Но это и более системные связи. Сколько-нибудь масштабные боестолкновения, как правило, имеют идеологическую поддержку. А идеология всегда нарциссична, тем более психоидеология, связанная с героикой и самопожертвованием. Нет ничего удивительного в том, что военная элита всегда блистала сгущением самовлюбленных. И неслучайно на фоне штатских военные всегда одевались в пух и прах. Это видно по боевому оформлению воинов племени, по сиянию доспехов легионеров и рыцарей, по всем более поздним декоративным излишествам, например гусарским. И даже сейчас новейшая боевая техника и выкладка тяготеют к шедеврам специфического дизайна.
В мирной жизни это прежде всего проблемы биографии в масштабах ближней истории. Ребенка можно сделать потенциальным нарциссом, либо безбожно захвалив, либо заставив пережить ранний кризис обесценивания в период, когда будущая личность особенно нуждается в безоговорочной защите и родительских восторгах. То же – с социальными и политическими режимами в стадии становления.
При Ельцине наше ЦТ регулярно высказывалось о родной власти в той же лексике, в какой оно сейчас высказывается о власти в Украине («геноцид», «оккупационный режим», «сдача коллективному Западу»). Это было особенно вопиющим на фоне всех прошлых самооценок. Новая Россия едва появлялась на свет, но в сознании и бессознательном общества еще долго присутствовала (и до сих пор присутствует) психоидеология уникальной судьбы и глобально-исторического величия. Даже идейно-политический скепсис не мог полностью вытравить образ СССР как страны – лидера цивилизационного прогресса, находящейся на пике всемирно-исторического развития.

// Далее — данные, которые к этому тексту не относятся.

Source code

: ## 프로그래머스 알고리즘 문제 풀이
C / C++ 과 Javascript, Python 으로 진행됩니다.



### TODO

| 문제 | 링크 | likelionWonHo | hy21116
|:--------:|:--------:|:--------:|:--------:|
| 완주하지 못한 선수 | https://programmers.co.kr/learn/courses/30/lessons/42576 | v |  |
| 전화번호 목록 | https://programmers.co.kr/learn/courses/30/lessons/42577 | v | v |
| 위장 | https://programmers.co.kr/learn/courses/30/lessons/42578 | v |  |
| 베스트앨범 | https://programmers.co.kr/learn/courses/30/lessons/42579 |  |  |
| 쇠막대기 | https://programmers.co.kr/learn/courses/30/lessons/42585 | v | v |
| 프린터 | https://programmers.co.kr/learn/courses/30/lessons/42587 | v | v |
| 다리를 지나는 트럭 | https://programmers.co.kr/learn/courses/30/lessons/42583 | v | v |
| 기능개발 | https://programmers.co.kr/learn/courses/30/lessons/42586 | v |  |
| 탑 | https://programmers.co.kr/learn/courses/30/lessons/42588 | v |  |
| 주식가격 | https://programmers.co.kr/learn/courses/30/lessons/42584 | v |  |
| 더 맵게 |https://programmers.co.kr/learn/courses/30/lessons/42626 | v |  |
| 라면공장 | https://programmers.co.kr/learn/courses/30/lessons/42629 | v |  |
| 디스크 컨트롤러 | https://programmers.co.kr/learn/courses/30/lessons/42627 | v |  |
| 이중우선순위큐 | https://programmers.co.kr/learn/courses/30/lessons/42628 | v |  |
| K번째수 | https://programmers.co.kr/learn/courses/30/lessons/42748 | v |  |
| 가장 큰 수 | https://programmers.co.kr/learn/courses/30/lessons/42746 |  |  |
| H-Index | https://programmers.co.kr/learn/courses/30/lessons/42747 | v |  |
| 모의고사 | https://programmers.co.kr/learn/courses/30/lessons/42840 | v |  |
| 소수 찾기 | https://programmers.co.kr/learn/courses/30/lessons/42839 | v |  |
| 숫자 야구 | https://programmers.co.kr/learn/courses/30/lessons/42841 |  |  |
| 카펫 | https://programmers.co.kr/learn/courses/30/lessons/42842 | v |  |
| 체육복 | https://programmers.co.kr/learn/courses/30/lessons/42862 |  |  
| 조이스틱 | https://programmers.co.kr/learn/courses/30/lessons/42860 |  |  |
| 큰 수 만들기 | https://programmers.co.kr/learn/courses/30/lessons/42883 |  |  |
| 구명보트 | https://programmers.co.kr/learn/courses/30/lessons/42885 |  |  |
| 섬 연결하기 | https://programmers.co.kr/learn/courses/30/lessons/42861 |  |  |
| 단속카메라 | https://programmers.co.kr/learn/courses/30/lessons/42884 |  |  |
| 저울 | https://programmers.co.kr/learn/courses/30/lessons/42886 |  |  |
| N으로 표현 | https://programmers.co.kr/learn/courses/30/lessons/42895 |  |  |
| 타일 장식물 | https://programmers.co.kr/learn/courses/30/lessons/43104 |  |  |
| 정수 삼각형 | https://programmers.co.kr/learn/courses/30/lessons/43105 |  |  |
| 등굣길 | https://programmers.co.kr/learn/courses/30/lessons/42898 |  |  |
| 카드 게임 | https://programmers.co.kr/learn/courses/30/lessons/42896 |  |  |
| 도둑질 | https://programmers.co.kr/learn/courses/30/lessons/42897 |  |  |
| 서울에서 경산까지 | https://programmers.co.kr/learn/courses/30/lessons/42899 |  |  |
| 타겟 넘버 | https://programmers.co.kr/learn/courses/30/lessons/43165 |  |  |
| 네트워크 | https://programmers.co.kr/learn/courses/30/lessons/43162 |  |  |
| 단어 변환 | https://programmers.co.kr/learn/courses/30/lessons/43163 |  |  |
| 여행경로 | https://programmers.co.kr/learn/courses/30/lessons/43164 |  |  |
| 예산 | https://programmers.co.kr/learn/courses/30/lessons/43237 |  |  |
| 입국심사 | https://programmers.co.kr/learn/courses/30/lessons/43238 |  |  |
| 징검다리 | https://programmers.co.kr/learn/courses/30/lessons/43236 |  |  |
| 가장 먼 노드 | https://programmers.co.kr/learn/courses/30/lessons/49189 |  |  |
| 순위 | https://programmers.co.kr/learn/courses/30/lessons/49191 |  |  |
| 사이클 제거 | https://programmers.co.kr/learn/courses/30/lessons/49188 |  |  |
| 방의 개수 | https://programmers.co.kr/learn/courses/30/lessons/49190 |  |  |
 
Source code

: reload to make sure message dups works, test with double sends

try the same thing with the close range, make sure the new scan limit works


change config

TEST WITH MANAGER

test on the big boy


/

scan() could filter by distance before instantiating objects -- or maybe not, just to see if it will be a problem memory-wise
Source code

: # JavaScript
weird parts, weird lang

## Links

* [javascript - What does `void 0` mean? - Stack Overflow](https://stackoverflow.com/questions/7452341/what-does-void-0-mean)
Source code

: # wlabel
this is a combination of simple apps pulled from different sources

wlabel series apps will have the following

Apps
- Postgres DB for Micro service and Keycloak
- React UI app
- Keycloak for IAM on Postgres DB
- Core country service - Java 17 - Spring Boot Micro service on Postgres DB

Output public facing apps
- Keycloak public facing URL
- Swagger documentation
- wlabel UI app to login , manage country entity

Это было глубже «стилистических» и прочих разногласий. И с такой психоидеологией страна вошла в системные кризисы 1990-х!
Тем более надо понимать всю условность и даже иллюзорность постсоветской деидеологизации. Прежде всего она коснулась не столько системы идей, сколько системы институтов. Идеологии не стало там, где ее привыкли видеть (идеологический отдел ЦК, секретарь по идеологии как второй человек в государстве, партполитпросвет, цензура, мощнейшая система глобальной идейной экспансии с издательством «Прогресс» в Книге рекордов Гиннесса).
На смену квазинаучной, рационально выстроенной и строго упакованной идеологии советского официоза, к которой все так привыкли, пришли новейшие формы теневой, латентной, проникающей, диффузной и т.п. идеологии. Удивительные эффекты: государственной идеологии как таковой якобы нет, но при этом государство эффективно контролирует идеологические структуры сознания и даже коллективного бессознательного.
Иногда власть просто идеологически «партизанит» на собственной территории, но не потому, что чего-то стесняется, а потому что именно это и работает. На этом фоне реанимация старых моделей и схем (например, создание списков «традиционных российских ценностей» по аналогии с известными кодексами) обречена и только мешает.
Главным заимствованием из советской идеологии сейчас, конечно же, является образ Великой Победы. Он не просто стал центральным и почти единственным, но и практически вытеснил все прочие победные эпизоды русской истории. В «украинском проекте» этот ресурс, надо признать, расходуется сравнительно экономно, и все же он всегда стоит за кадром, вплоть до образов новой Ялты и т.п. Не говоря уже о «демилитаризации» и «денацификации».
Вместе с тем символ Победы, во-первых, далеко не сразу после окончания Великой Отечественной войны набрал идеологическую силу. А во-вторых, изначально он был вписан в более общую конструкцию геополитического, культурного, цивилизационного величия страны. Это была идеологема общей исторической победы, отнюдь не только военной.
В нынешней ситуации, если заглядывать вперед, это еще и проблемы с опережающей диверсификацией всякого рода победных идеологем при переходе от борьбы к жизни.